Your system may show Netwtw06.sys failed BSOD error due to outdated system drivers (notably the Wi-Fi driver as Netwtw06.sys is a wireless driver). Moreover, a corrupt Windows installation can also cause failure under discussion.
This error message can accompany various stop codes. As an example below, SYSTEM_THREAD_EXCEPTION_NOT_HANDLED is shown. The solutions down below target all the stop codes this error comes.
Some users were able to use the system after a system restart for hours, whereas other users could hardly use it for minutes after the restart. Before moving on with the specific solutions to fix the Blue Screen of Death, have a detailed look at common fixes for BSOD error in Windows.
Solution 1: Update Windows and System Drivers to the Latest Build
Windows OS and system drivers are updated to cater to ever-evolving technological advancements and patch the known bugs. However, you may encounter the error at hand if you are using an older version of system drivers or Windows. In this scenario, updating Windows and system drivers (mainly, in this case, Netwtw06.sys, which refers to the Intel Wi-Fi driver) may solve the problem.
- Manually update Windows to the latest build.
- Update drivers of your system, especially the Intel Wi-Fi driver. You can also use Intel Driver and Support Assistant to update drivers automatically.
- After updating drivers, check if your system is clear of the error.
Solution 2: Perform a Malware Scan of Your System
If your system is infected with malware, then that could be the root cause of the error at hand. In this context, performing a malware scan of your PC may solve the issue.
As per your liking, you can use any malware removal tool, but we will recommend the use of Malwarebytes.
Solution 3: Roll Back the Wi-Fi Driver to a Previous Version
An updated version of the driver is not always compatible with your current system. The same could be said for the Intel Wi-Fi driver. If everything was working fine before the update of the Wi-Fi driver, then the issue could be caused by a buggy update.

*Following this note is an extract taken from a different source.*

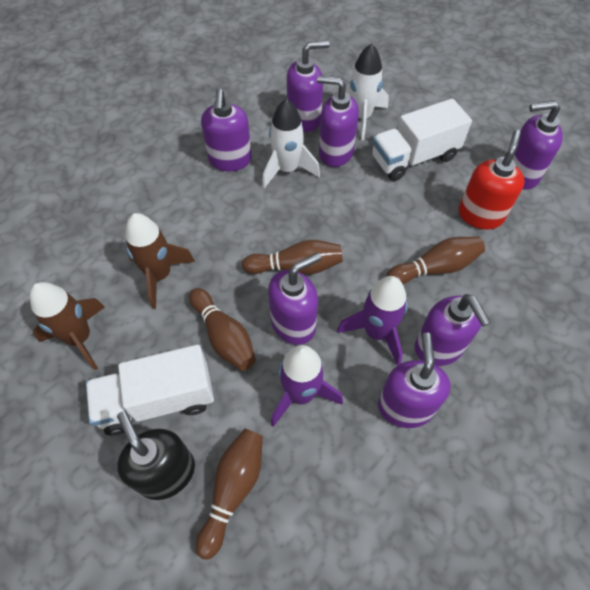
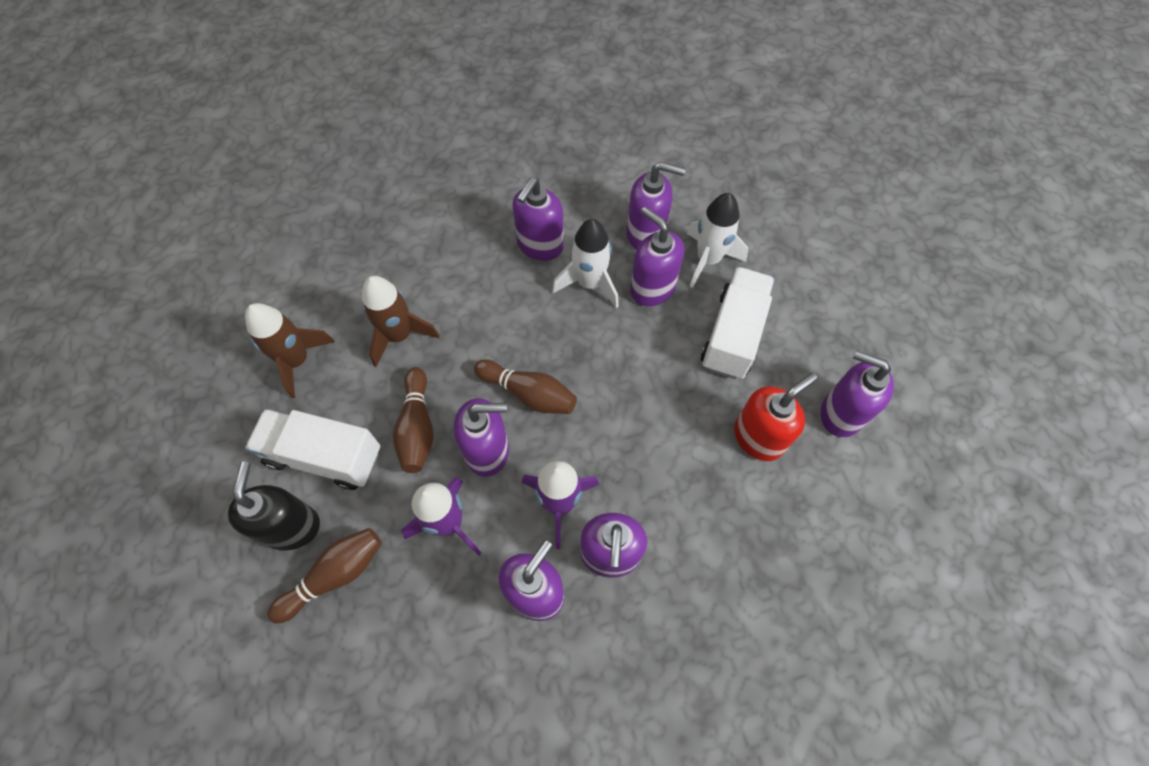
camera: 30 degrees right, 5 degrees up
white truck [372,98,472,181] -> white truck turned 105 degrees clockwise [701,267,775,379]
brown bowling pin [387,237,485,284] -> none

In this case, rolling back the Wi-Fi driver to an older version may solve the problem.
- Right-click on the Windows button and then in the context menu, click on Device Manager.
- Now expand Network Adapters and then right-click on the Wireless device and click on Properties.
- Now navigate to the Driver tab and click on the Roll Back Driver button.
- Then choose for the reason for your rolling back, e.g., Previous Version of the Driver Seemed More Reliable and then click on the Yes button.
- Now, wait for the completion of the rollback process. If there is no roll back button available, you should download the older version from the manufacturer’s website and uninstall the currently installed version.
- After rolling back the driver, check if your system is operating fine.
Solution 4: Perform a Clean Installation of Windows
If nothing has worked for you so far, then the issue under discussion could be caused by a corrupt Windows installation. In this scenario, performing a clean install of Windows may solve the problem. But before performing a clean install, it will be a good idea to reset Windows to rule out any system files corruption. Also, make sure the RAM of your system is not causing the issue.